The machine pulled off the truck easily, but would not start. I fiddled with the choke, checked the carb and a variety of other things as hypothermia began to set in. As I shivered and cursed, another snowmobile approached.
Its rider, dressed in black, got off his machine, approached, reached out and turned off the kill switch, then turned the key and my machine roared to life.
The stranger turned and left without a word.
My latest misadventure involved my ATV. I was plowing with it last week when a flashing thermometer symbol appeared on the console. I checked the ATV manual to see what that was about.
The manual said a flashing thermometer means the ATV is overheating and should be shut down immediately.
I went to work trying to find the problem. The radiator was hidden under the plastic hood, which had an entry panel. I got to it, but not before breaking the entry panel locking pins.

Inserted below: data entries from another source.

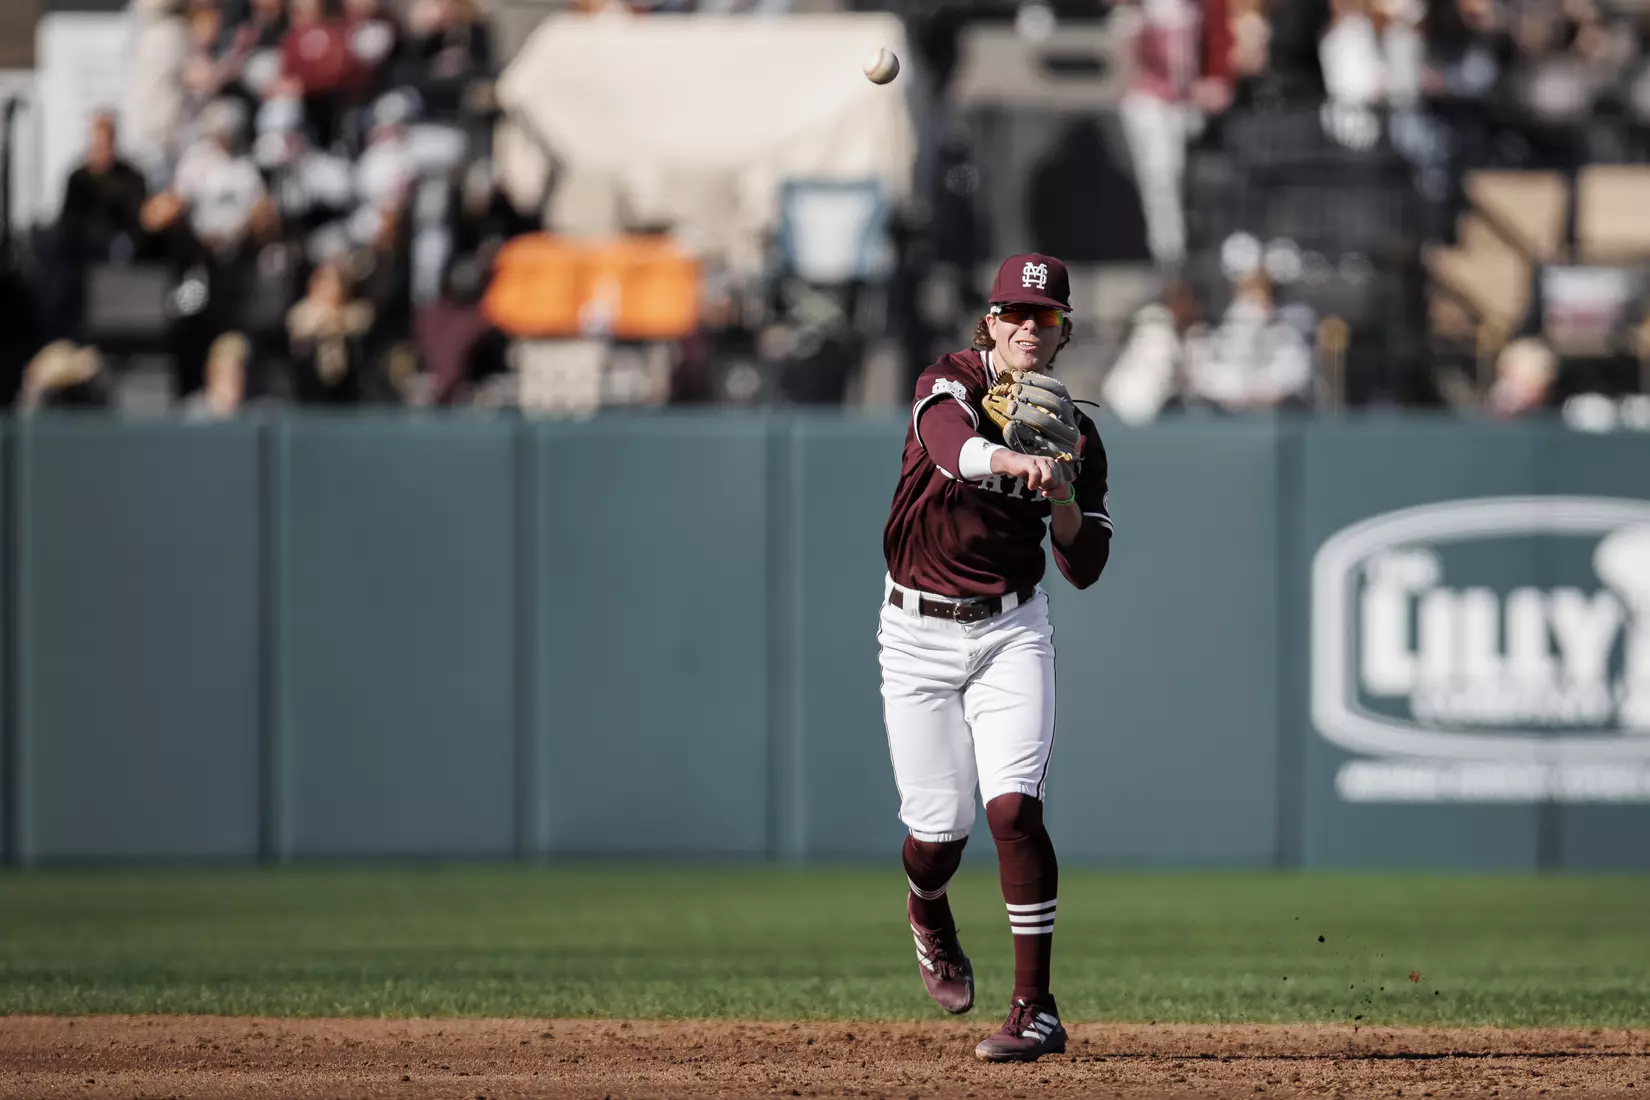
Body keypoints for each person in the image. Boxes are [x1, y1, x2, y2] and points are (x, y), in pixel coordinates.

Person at [877, 253, 1113, 1063]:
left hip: (1011, 629)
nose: (1025, 327)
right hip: (916, 633)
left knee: (1013, 811)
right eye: (1012, 312)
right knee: (937, 836)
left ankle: (1036, 1009)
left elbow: (1084, 565)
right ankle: (928, 907)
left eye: (1042, 317)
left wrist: (1064, 495)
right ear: (990, 319)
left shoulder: (1076, 431)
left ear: (1062, 331)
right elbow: (948, 447)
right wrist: (1011, 458)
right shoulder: (948, 380)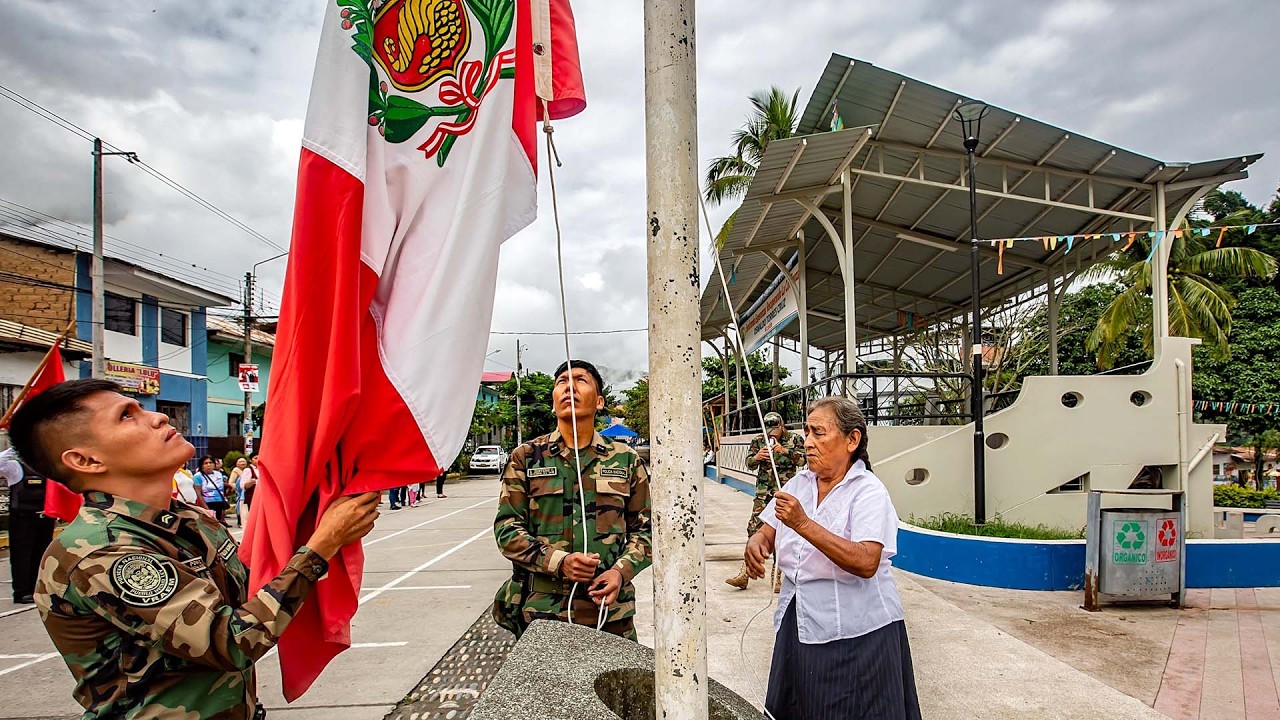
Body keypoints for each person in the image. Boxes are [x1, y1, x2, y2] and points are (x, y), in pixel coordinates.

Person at [6, 379, 380, 719]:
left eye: (140, 407)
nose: (157, 416)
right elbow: (231, 641)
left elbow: (251, 591)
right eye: (126, 416)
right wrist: (321, 546)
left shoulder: (188, 519)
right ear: (86, 460)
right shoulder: (102, 552)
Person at [746, 397, 920, 719]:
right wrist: (757, 542)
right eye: (807, 432)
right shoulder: (800, 483)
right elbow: (768, 528)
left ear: (852, 440)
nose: (808, 443)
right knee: (802, 704)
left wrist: (802, 523)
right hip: (799, 620)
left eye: (818, 433)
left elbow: (867, 561)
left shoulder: (868, 491)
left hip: (859, 634)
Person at [492, 359, 652, 640]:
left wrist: (620, 572)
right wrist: (559, 561)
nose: (569, 387)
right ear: (553, 403)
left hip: (609, 612)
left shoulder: (625, 459)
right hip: (543, 611)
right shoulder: (527, 457)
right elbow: (506, 529)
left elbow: (646, 531)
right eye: (561, 382)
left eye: (580, 380)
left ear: (599, 401)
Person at [726, 411, 805, 591]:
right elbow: (748, 463)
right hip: (763, 493)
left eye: (774, 430)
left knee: (781, 532)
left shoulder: (795, 439)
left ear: (782, 426)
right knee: (754, 529)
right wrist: (757, 457)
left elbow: (803, 460)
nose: (771, 434)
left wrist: (784, 451)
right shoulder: (758, 440)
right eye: (768, 430)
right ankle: (744, 573)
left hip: (783, 491)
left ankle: (776, 575)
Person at [1, 447, 55, 604]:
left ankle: (36, 589)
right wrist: (16, 444)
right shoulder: (15, 467)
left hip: (45, 518)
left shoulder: (48, 469)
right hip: (23, 519)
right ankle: (21, 592)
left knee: (41, 555)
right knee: (22, 557)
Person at [195, 455, 230, 524]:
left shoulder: (219, 474)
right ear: (201, 466)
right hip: (207, 503)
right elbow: (198, 494)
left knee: (218, 525)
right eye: (206, 463)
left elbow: (221, 490)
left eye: (210, 463)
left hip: (219, 503)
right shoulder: (198, 476)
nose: (209, 465)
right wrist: (206, 509)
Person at [228, 457, 250, 527]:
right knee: (240, 508)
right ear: (237, 463)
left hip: (247, 492)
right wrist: (238, 488)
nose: (242, 463)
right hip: (240, 492)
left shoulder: (248, 470)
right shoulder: (236, 470)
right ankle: (240, 521)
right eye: (240, 462)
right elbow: (231, 482)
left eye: (243, 461)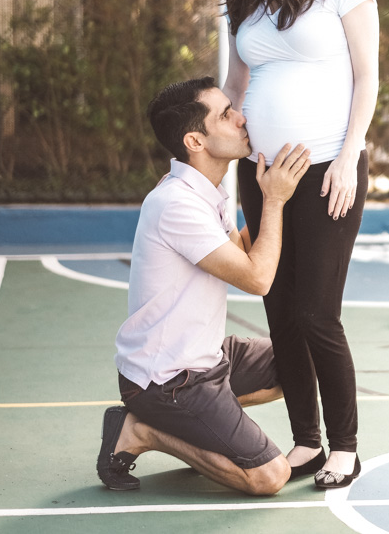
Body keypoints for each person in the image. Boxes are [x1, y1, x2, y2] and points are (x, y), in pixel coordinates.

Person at [217, 0, 379, 489]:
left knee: (316, 312)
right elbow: (237, 87)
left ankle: (345, 446)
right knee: (279, 310)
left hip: (327, 169)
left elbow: (367, 77)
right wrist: (216, 172)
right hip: (261, 175)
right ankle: (306, 441)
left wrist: (347, 158)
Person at [95, 76, 311, 495]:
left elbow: (241, 250)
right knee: (269, 477)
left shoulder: (202, 192)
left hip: (207, 358)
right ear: (195, 140)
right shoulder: (177, 204)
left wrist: (277, 192)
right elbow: (257, 277)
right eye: (226, 115)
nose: (240, 118)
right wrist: (277, 201)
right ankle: (142, 431)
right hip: (168, 379)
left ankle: (202, 425)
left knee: (305, 359)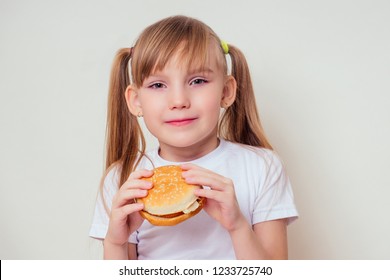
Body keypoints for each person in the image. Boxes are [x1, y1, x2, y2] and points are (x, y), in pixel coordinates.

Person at [89, 15, 298, 260]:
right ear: (136, 101)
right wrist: (115, 242)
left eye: (197, 81)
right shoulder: (123, 179)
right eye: (158, 85)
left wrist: (238, 225)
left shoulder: (262, 167)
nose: (179, 101)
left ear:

The coolant was at its proper level so I put the entry panel in place and secured it with my favourite tool – duct tape. I checked out other parts of the machine, found nothing, but determined the ATV the cooling fan was not working.
Broken cooling fans are a bit beyond my mechanical skills so I called the ATV dealer and made an appointment.
I spent an hour shovelling out the ATV trailer, then loaded the machine, strapped it down and hauled it down the highway to the dealership.
The mechanic asked a couple of questions before logging the machine into the repair line.
“So you say the coolant is fine and you checked the fuse, right?”
Fuse? ATV’s have fuses?
He gave me a strange look, pulled the seat off the ATV then opened a little black box that I always had wondered about but never opened. There were rows of little coloured fuses.
He pulled one fuse out and said: “Yep, blown fuse.”
Later that day I was back plowing, my face cherry red, and not from the cold.